Exercise instructions
Write out the full set of records exactly. Any pictures in them do not belong in the copy.

::: Input data

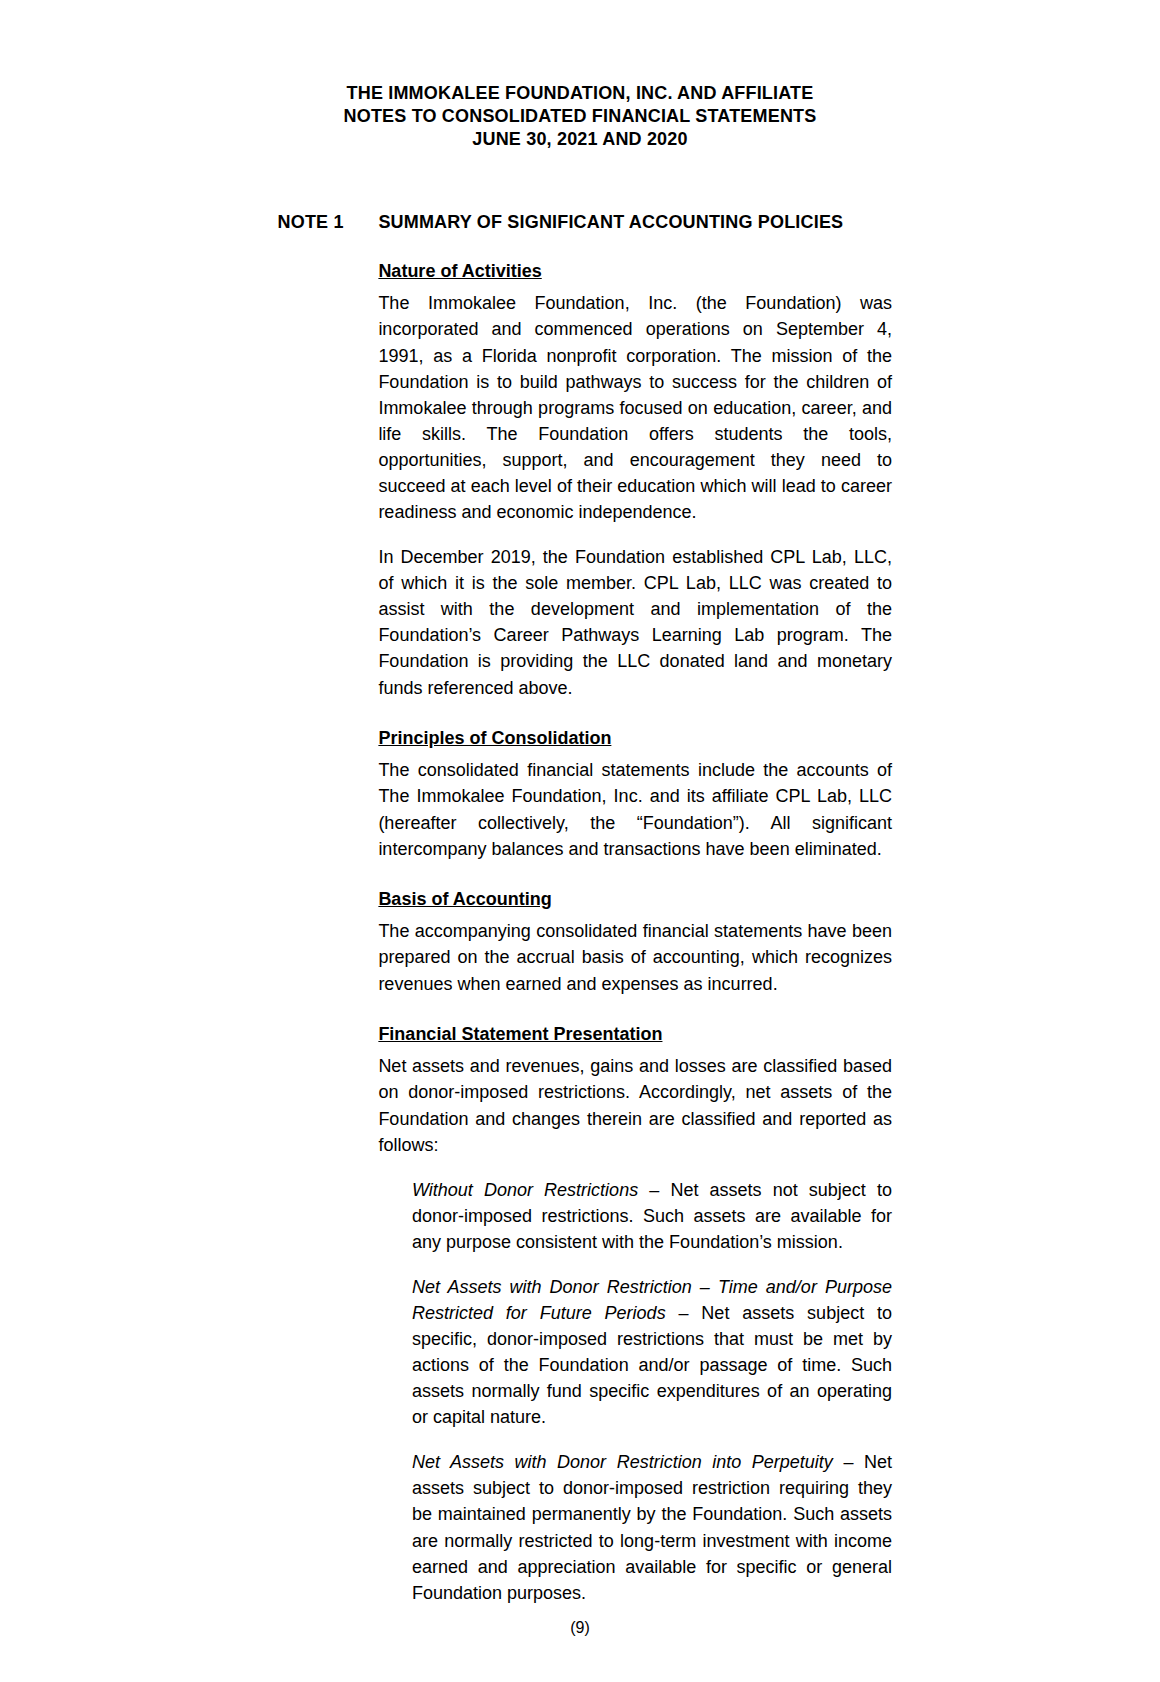THE IMMOKALEE FOUNDATION, INC. AND AFFILIATE
NOTES TO CONSOLIDATED FINANCIAL STATEMENTS
JUNE 30, 2021 AND 2020
NOTE 1
SUMMARY OF SIGNIFICANT ACCOUNTING POLICIES
Nature of Activities
The Immokalee Foundation, Inc. (the Foundation) was incorporated and commenced operations on September 4, 1991, as a Florida nonprofit corporation. The mission of the Foundation is to build pathways to success for the children of Immokalee through programs focused on education, career, and life skills. The Foundation offers students the tools, opportunities, support, and encouragement they need to succeed at each level of their education which will lead to career readiness and economic independence.
In December 2019, the Foundation established CPL Lab, LLC, of which it is the sole member. CPL Lab, LLC was created to assist with the development and implementation of the Foundation’s Career Pathways Learning Lab program. The Foundation is providing the LLC donated land and monetary funds referenced above.
Principles of Consolidation
The consolidated financial statements include the accounts of The Immokalee Foundation, Inc. and its affiliate CPL Lab, LLC (hereafter collectively, the “Foundation”). All significant intercompany balances and transactions have been eliminated.
Basis of Accounting
The accompanying consolidated financial statements have been prepared on the accrual basis of accounting, which recognizes revenues when earned and expenses as incurred.
Financial Statement Presentation
Net assets and revenues, gains and losses are classified based on donor-imposed restrictions. Accordingly, net assets of the Foundation and changes therein are classified and reported as follows:
Without Donor Restrictions – Net assets not subject to donor-imposed restrictions. Such assets are available for any purpose consistent with the Foundation’s mission.
Net Assets with Donor Restriction – Time and/or Purpose Restricted for Future Periods – Net assets subject to specific, donor-imposed restrictions that must be met by actions of the Foundation and/or passage of time. Such assets normally fund specific expenditures of an operating or capital nature.
Net Assets with Donor Restriction into Perpetuity – Net assets subject to donor-imposed restriction requiring they be maintained permanently by the Foundation. Such assets are normally restricted to long-term investment with income earned and appreciation available for specific or general Foundation purposes.
(9)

::::::

Answer below
THE IMMOKALEE FOUNDATION, INC. AND AFFILIATE
NOTES TO CONSOLIDATED FINANCIAL STATEMENTS
JUNE 30, 2021 AND 2020
NOTE 1
SUMMARY OF SIGNIFICANT ACCOUNTING POLICIES
Nature of Activities
The Immokalee Foundation, Inc. (the Foundation) was incorporated and commenced operations on September 4, 1991, as a Florida nonprofit corporation. The mission of the Foundation is to build pathways to success for the children of Immokalee through programs focused on education, career, and life skills. The Foundation offers students the tools, opportunities, support, and encouragement they need to succeed at each level of their education which will lead to career readiness and economic independence.
In December 2019, the Foundation established CPL Lab, LLC, of which it is the sole member. CPL Lab, LLC was created to assist with the development and implementation of the Foundation’s Career Pathways Learning Lab program. The Foundation is providing the LLC donated land and monetary funds referenced above.
Principles of Consolidation
The consolidated financial statements include the accounts of The Immokalee Foundation, Inc. and its affiliate CPL Lab, LLC (hereafter collectively, the “Foundation”). All significant intercompany balances and transactions have been eliminated.
Basis of Accounting
The accompanying consolidated financial statements have been prepared on the accrual basis of accounting, which recognizes revenues when earned and expenses as incurred.
Financial Statement Presentation
Net assets and revenues, gains and losses are classified based on donor-imposed restrictions. Accordingly, net assets of the Foundation and changes therein are classified and reported as follows:
Without Donor Restrictions – Net assets not subject to donor-imposed restrictions. Such assets are available for any purpose consistent with the Foundation’s mission.
Net Assets with Donor Restriction – Time and/or Purpose Restricted for Future Periods – Net assets subject to specific, donor-imposed restrictions that must be met by actions of the Foundation and/or passage of time. Such assets normally fund specific expenditures of an operating or capital nature.
Net Assets with Donor Restriction into Perpetuity – Net assets subject to donor-imposed restriction requiring they be maintained permanently by the Foundation. Such assets are normally restricted to long-term investment with income earned and appreciation available for specific or general Foundation purposes.
(9)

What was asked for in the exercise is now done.